WORK ITEM
Every line from the one bearing "outcomes [67, 68]." through the last line of the entries should be printed exactly, with no other output.

DATA FOR THIS EXERCISE
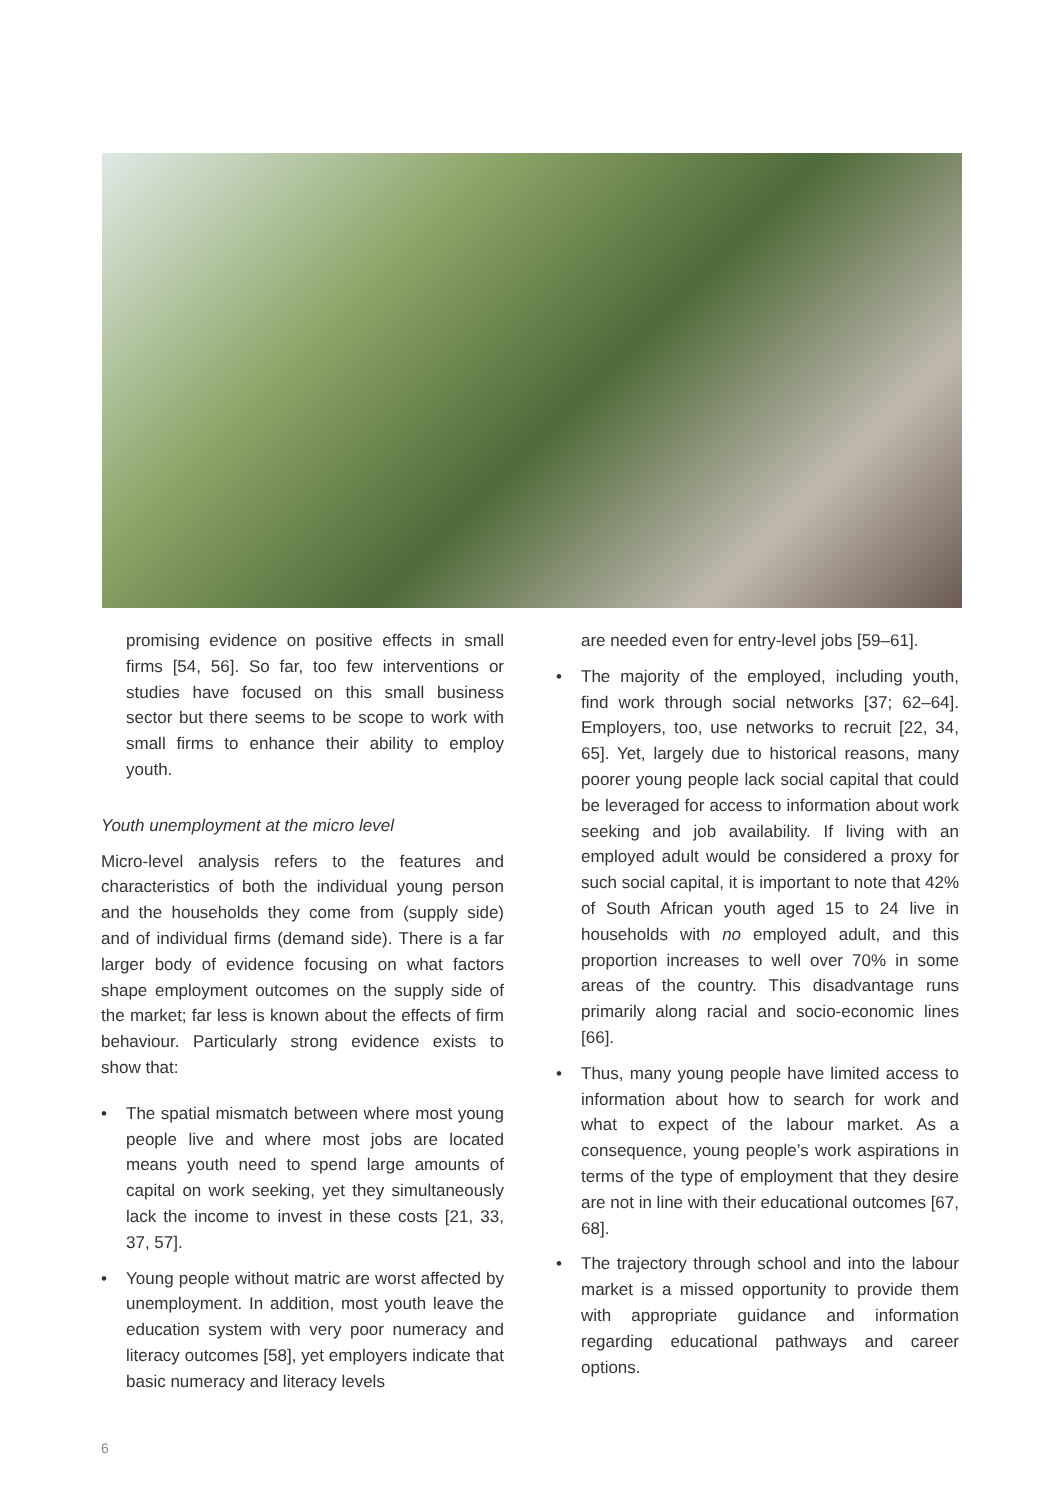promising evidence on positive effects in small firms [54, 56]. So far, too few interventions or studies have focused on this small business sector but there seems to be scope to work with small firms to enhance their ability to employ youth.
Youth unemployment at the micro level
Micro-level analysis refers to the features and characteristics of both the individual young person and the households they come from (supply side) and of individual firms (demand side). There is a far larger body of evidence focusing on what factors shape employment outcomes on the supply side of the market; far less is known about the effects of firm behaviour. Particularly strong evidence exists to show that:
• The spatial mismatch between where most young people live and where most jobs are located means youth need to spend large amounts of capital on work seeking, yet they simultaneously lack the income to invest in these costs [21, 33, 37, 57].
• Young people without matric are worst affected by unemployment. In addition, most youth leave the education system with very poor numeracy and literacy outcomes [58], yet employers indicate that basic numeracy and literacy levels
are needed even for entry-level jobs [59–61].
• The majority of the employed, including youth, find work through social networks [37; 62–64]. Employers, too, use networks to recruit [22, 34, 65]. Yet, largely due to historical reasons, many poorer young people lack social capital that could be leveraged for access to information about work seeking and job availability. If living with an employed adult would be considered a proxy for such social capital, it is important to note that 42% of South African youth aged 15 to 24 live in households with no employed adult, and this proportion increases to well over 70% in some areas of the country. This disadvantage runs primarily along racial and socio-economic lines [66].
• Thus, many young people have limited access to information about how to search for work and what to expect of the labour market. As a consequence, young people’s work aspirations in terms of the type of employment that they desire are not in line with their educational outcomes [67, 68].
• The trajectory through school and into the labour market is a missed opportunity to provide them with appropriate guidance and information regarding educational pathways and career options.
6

RESPONSE AREA
• Thus, many young people have limited access to information about how to search for work and what to expect of the labour market. As a consequence, young people’s work aspirations in terms of the type of employment that they desire are not in line with their educational outcomes [67, 68].
• The trajectory through school and into the labour market is a missed opportunity to provide them with appropriate guidance and information regarding educational pathways and career options.
6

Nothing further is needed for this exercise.